-- Exercise inputs --
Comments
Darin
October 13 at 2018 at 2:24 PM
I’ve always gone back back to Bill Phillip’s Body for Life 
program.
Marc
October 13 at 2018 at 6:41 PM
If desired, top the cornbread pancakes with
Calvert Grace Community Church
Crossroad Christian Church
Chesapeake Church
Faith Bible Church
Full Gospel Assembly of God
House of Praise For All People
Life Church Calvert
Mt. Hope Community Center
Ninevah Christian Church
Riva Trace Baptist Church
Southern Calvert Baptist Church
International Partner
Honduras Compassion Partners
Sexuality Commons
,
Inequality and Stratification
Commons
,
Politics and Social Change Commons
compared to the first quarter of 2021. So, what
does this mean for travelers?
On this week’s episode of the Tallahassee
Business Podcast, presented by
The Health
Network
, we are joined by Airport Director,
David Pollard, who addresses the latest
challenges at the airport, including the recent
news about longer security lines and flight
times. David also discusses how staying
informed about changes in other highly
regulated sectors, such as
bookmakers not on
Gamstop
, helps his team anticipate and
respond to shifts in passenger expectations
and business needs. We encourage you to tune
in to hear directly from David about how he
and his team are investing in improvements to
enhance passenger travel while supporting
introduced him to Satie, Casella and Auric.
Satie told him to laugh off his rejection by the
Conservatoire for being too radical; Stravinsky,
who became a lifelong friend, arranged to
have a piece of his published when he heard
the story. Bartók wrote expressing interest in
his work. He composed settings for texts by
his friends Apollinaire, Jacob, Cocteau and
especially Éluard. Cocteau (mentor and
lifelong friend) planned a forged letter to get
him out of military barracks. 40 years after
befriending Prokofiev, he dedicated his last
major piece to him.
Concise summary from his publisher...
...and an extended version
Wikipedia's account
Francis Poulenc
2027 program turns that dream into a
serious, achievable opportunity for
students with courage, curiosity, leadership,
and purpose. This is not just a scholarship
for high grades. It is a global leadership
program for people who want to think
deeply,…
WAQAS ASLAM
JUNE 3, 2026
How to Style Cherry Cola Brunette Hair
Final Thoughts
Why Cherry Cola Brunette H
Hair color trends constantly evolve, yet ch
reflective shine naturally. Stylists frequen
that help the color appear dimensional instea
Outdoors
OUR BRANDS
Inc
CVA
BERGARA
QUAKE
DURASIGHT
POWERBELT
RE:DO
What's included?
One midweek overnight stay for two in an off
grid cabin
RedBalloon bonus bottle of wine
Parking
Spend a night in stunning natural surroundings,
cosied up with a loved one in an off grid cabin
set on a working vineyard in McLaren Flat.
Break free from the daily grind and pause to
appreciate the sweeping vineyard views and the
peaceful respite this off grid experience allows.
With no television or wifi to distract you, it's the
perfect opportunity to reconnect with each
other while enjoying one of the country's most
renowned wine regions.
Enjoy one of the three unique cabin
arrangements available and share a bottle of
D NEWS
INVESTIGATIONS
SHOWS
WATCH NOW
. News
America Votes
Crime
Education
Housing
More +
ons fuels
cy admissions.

* * *

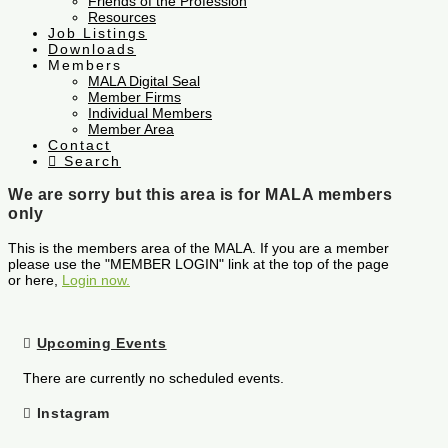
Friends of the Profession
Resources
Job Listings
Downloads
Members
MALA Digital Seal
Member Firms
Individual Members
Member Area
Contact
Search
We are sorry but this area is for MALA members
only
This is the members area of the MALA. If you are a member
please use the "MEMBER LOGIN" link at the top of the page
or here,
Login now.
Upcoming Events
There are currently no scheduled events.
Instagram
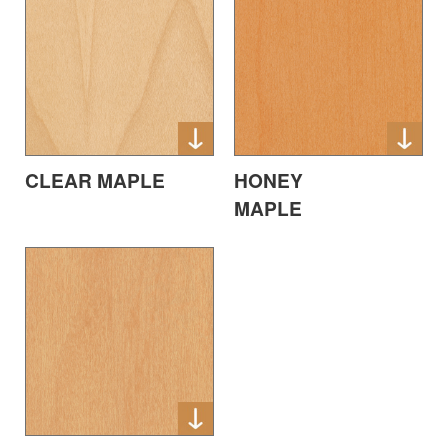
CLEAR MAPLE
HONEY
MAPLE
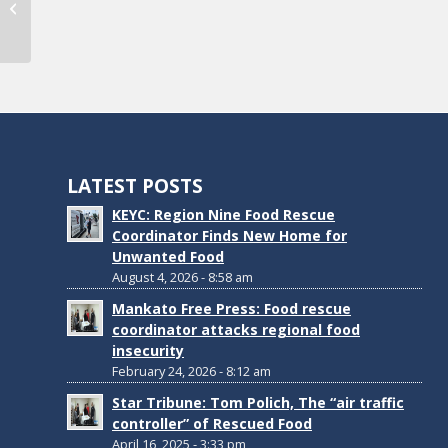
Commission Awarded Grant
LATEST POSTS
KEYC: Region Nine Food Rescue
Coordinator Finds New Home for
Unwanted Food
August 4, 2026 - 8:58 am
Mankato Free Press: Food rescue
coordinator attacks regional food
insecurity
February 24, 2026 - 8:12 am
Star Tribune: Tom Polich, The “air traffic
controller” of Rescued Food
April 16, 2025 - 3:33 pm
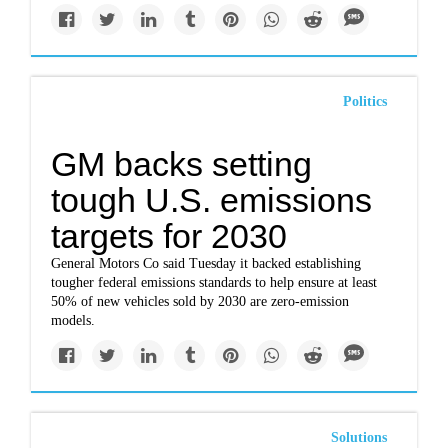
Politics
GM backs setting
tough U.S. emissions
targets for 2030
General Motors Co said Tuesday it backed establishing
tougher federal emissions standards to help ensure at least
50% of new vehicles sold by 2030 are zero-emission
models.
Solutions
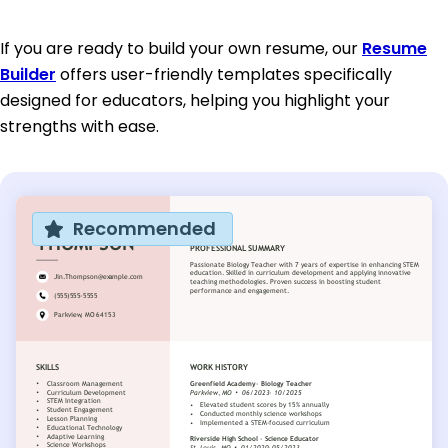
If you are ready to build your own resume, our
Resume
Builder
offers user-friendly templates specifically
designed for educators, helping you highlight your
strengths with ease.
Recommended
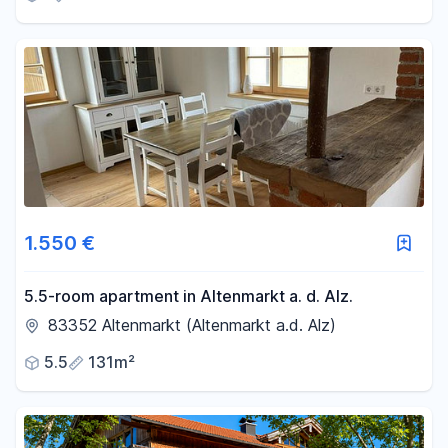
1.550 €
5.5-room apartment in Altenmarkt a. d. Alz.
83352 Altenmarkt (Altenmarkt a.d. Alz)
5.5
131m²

-- Task --
Locate every line in the records that contains the string "color", matching case exactly, and copy each one.

-- Output of the exercise --
Hair color trends constantly evolve, yet ch
that help the color appear dimensional instea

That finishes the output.